The Rhinelander was a good man, they said. A hard worker. He rapped with his knuckles upon the door of the largest cabin.
‘Hello?’ he called. ‘Hello?’
No one came.
‘It is nearly harvest time,’ he called to Vincente. ‘They must all be in the fields. Wait here in the shade. I shall be back directly.’
He walked across the yard that sloped away towards the forest. They had been a long time in the pirogue and his legs were unsteady. On the lower ground, he could see an enclosure of cypress, its door open, and, across the way, a second hustle of makeshift cabins. There was the burned circle of a fireplace, a broken palmetto broom, a blackened kettle hung from the forked branch of a twisted locust tree. Spread on bushes, a few scraps of linen dried in the sun. Close by, beneath the shade of a machonchi, which the settlers called the vinegar-tree, a woman snored, her head tumbled back, her legs and her mouth sprawled open.
Not Elisabeth.
He walked slowly down towards the sleeping woman. She was big with child, so big that her distended belly was like a great stone pinning her down.

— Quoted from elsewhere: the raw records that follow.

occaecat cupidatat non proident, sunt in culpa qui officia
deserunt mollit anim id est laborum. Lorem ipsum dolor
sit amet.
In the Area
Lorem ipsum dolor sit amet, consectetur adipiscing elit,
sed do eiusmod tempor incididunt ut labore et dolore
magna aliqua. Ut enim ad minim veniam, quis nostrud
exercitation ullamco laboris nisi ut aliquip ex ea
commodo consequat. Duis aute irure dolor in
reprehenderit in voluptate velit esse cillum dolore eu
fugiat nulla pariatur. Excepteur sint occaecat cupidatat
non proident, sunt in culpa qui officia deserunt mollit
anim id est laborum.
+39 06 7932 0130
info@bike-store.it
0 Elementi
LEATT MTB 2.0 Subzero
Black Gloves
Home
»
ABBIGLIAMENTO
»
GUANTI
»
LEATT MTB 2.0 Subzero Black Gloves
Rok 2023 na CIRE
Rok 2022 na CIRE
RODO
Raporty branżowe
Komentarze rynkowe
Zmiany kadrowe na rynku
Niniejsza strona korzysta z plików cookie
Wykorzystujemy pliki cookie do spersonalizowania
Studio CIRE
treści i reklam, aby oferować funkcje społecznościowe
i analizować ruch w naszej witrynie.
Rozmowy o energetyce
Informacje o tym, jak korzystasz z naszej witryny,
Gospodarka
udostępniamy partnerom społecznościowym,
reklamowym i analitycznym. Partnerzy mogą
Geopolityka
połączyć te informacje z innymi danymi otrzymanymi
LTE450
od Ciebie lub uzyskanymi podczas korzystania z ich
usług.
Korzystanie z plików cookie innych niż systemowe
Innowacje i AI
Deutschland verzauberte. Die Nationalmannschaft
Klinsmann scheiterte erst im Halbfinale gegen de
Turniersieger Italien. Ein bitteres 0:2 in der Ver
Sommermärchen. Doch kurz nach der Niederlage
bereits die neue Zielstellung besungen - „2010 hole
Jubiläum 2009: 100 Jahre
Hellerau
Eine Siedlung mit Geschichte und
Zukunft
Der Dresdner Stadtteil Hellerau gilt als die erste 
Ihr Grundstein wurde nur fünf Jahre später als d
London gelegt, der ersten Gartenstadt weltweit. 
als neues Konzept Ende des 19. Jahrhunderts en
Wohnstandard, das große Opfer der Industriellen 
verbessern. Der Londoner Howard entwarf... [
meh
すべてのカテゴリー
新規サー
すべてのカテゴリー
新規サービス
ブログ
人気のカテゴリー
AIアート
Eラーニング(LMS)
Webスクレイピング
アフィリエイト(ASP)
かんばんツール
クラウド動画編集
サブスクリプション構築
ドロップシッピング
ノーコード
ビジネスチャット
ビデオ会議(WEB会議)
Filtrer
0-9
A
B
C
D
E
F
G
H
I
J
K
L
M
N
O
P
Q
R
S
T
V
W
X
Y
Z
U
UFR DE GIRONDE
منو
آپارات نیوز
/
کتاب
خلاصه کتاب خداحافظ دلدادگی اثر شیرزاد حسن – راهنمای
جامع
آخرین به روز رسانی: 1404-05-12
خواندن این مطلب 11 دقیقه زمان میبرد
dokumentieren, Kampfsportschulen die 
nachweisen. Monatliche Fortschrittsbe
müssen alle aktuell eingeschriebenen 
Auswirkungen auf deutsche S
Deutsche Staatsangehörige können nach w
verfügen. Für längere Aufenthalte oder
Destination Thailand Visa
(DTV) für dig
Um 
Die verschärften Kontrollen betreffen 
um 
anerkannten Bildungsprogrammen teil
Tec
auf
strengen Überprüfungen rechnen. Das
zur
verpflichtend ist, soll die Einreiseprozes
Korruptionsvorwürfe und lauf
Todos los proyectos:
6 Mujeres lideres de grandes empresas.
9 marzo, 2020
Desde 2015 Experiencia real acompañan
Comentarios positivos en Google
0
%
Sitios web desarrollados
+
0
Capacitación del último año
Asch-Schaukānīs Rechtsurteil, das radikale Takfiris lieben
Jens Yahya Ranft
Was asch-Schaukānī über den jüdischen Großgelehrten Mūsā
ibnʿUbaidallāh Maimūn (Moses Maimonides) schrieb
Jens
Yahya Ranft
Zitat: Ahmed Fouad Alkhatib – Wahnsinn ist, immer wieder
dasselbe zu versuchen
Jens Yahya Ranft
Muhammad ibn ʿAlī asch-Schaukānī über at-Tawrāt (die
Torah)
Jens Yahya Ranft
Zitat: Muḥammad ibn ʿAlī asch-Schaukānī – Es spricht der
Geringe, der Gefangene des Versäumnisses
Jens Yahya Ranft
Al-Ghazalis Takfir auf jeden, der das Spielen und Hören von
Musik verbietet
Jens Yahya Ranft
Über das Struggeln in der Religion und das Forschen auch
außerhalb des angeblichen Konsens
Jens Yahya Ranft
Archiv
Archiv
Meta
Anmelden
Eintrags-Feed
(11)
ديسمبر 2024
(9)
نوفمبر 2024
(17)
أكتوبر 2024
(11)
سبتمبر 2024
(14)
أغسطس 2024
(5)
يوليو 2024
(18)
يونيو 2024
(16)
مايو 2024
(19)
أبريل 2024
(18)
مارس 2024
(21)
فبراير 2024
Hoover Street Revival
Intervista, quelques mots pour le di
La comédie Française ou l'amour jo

Her skirts were crumpled about her knees and her swollen ankles spilled from her shoes like rising dough. The shoes were worn-out moccasins, savage-made shoes, soft as butter and decorated with a pattern of tiny shells. He had wanted to procure some for Vincente, to replace the old and battered slippers she wore every day, but he did not know the size she wore and he had not known how to ask.
He cleared his throat.
‘Madame?’
The woman sucked on her teeth, twitching her face as though bothered by flies, but she did not wake. He stepped closer.
‘Madame?’
The woman started. Clutching her huge belly, she cracked open one reluctant eye, her face pulled tight against the afternoon sun, and muttered something in an unfamiliar tongue. Auguste shook his head.
‘
Parlez-vous français?
’ he asked. ‘Or Mobilian, perhaps?’
The woman yawned widely. Her teeth were large and uneven. Then she pointed, jabbing the air with her finger as though to pop the bubble of each spat-out word. Auguste heard the name of Fuerst.
‘Mme Savaret?’ he asked.
‘Frau Savaret?’
The woman puffed out her lips, grumbling to herself as she dragged herself to her feet. Auguste thought of the Ouma chief who had told him once that there was no purpose in learning the white man’s tongue when every white man he had ever met wore his meaning clear upon his brow. As the woman shuffled splay-legged towards the woodpile, he turned and walked slowly back up the slope to Vincente.
Fuerst was a small man, thickset, with tufted sandy hair and a frown burned into his brow. Alerted by one of Auguste’s savage guides of his new master’s arrival, he had hurried back from the fields to greet him. His face was red and smeared with dust.
‘Welcome, sir, madame, to your plantation,’ he had said in careful French. ‘I am only sorry there was no one here to greet you. You come at a busy time.’
Soon afterwards, awkwardly but without apology, Fuerst had returned to the fields. The sun had already slipped down behind the trees when at last he brought the men in. Auguste waited, listening, still as a hunter. The men’s voices lent a bass note to the insect shrill of the forest. It reverberated in the soles of his feet and in the churn of his stomach. Below, in the lower camp, a fire smeared the gold hem of the sky with smoke. There was the sound of shouts, the bang of kettles. In their pen the cows lowed, impatient for evening milking.
And still Auguste waited. It was some time before Fuerst appeared. Behind him limped the pregnant woman, a pot of food against her swollen belly.
‘You and your wife,’ Auguste said, keeping his voice steady. ‘I hope you will eat with us?’